Txn id Classname Object count Size (bytes)
#10099 BTrees._IIBTree.IIBTree 8 2517
#10099 OFS.Folder.Folder 1 55
#10099 BTrees._IOBTree.IOBucket 57 81564
#10099 BTrees._OIBTree.OIBucket 13 9872
#10099 BTrees._IIBTree.IIBucket 29 20024
#10099 BTrees._IOBTree.IOBTree 1 85
#10099 Persistence.mapping.PersistentMapping 2 846
#10099 BTrees.Length.Length 22 655
#10099 Products.ATContentTypes.content.document.ATDocument 1 1544
#10099 BTrees._OOBTree.OOBTree 6 30455
#10099 BTrees._IIBTree.IISet 65 182708
#10099 Products.Archetypes.BaseUnit.BaseUnit 3 767
#10099 BTrees._OOBTree.OOBucket 16 8088
#10099 BTrees._IIBTree.IITreeSet 2 122

For a discussion on the above benchmarks, read the thread on ZODB-DEV at
http://mail.zope.org/pipermail/zodb-dev/2008-August/012055.html

Since the discussion on this thread, I've tried out collective.solr but since I don't really know it that well I haven't spend to much time with it.

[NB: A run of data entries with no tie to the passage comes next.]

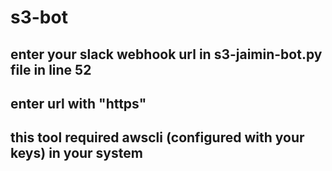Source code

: # s3-bot

## enter your slack webhook url in s3-jaimin-bot.py file in line 52

## enter url with "https"

## this tool required awscli (configured with your keys) in your system




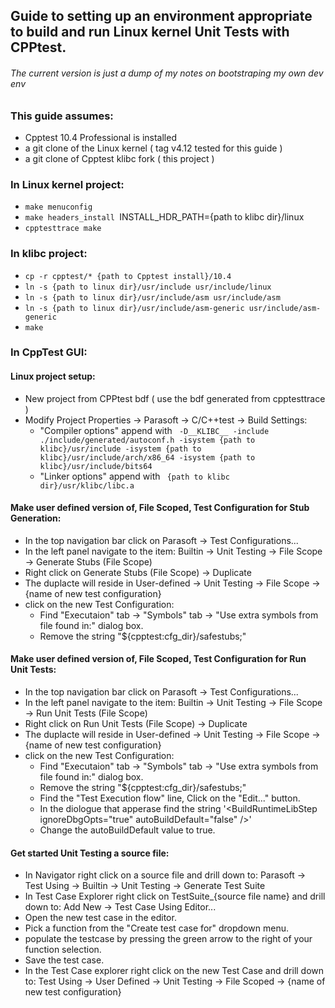 ## Guide to setting up an environment appropriate to build and run Linux kernel Unit Tests with CPPtest.
###### The current version is just a dump of my notes on bootstraping my own dev env

### This guide assumes:
* Cpptest 10.4 Professional is installed
* a git clone of the Linux kernel ( tag v4.12 tested for this guide )
* a git clone of Cpptest klibc fork ( this project )

### In Linux kernel project:
* `make menuconfig`
* `make headers_install `INSTALL_HDR_PATH={path to klibc dir}/linux
* `cpptesttrace make`
    
 ### In klibc project:
 * `cp -r cpptest/* {path to Cpptest install}/10.4`
 * `ln -s {path to linux dir}/usr/include usr/include/linux`
 * `ln -s {path to linux dir}/usr/include/asm usr/include/asm`
 * `ln -s {path to linux dir}/usr/include/asm-generic usr/include/asm-generic`
 * `make`
 
 ### In CppTest GUI:
 #### Linux project setup:
 * New project from CPPtest bdf ( use the bdf generated from cpptesttrace )
 * Modify Project Properties -> Parasoft -> C/C++test -> Build Settings:
   * "Compiler options" append with ` -D__KLIBC__ -include ./include/generated/autoconf.h -isystem {path to klibc}/usr/include -isystem {path to klibc}/usr/include/arch/x86_64 -isystem {path to klibc}/usr/include/bits64`
   * "Linker options" append with ` {path to klibc dir}/usr/klibc/libc.a`
 #### Make user defined version of, File Scoped, Test Configuration for Stub Generation:
 * In the top navigation bar click on Parasoft -> Test Configurations...
  * In the left panel navigate to the item: Builtin -> Unit Testing -> File Scope -> Generate Stubs (File Scope)
  * Right click on Generate Stubs (File Scope) -> Duplicate
  * The duplacte will reside in User-defined -> Unit Testing -> File Scope -> {name of new test configuration}
  * click on the new Test Configuration:
    * Find "Executaion" tab -> "Symbols" tab -> "Use extra symbols from file found in:" dialog box.
    * Remove the string "${cpptest:cfg_dir}/safestubs;"
 #### Make user defined version of, File Scoped, Test Configuration for Run Unit Tests:
 * In the top navigation bar click on Parasoft -> Test Configurations...
  * In the left panel navigate to the item: Builtin -> Unit Testing -> File Scope -> Run Unit Tests (File Scope)
  * Right click on Run Unit Tests (File Scope) -> Duplicate
  * The duplacte will reside in User-defined -> Unit Testing -> File Scope -> {name of new test configuration}
  * click on the new Test Configuration:
    * Find "Executaion" tab -> "Symbols" tab -> "Use extra symbols from file found in:" dialog box.
    * Remove the string "${cpptest:cfg_dir}/safestubs;"
    * Find the "Test Execution flow" line, Click on the "Edit..." button.
    * In the diologue that apperase find the string '\<BuildRuntimeLibStep ignoreDbgOpts="true" autoBuildDefault="false" />'
    * Change the autoBuildDefault value to true.
 #### Get started Unit Testing a source file:
 * In Navigator right click on a source file and drill down to: Parasoft -> Test Using -> Builtin -> Unit Testing -> Generate Test Suite
 * In Test Case Explorer right click on TestSuite_{source file name} and drill down to: Add New -> Test Case Using Editor...
 * Open the new test case in the editor.
  * Pick a function from the "Create test case for" dropdown menu.
  * populate the testcase by pressing the green arrow to the right of your function selection.
  * Save the test case.
* In the Test Case explorer right click on the new Test Case and drill down to: Test Using -> User Defined -> Unit Testing -> File Scoped -> {name of new test configuration}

I started developing collective.alchemyindex (not checked in yet) that indexes data in a RDBMS using sqlalchemy. Doing the above benchmark using Postgres for indexing, resulted in Data.fs of around 368MB and a total Postgres database of only 135MB. This seems a lot more acceptable size wise. I'll document this benchmark in a future post.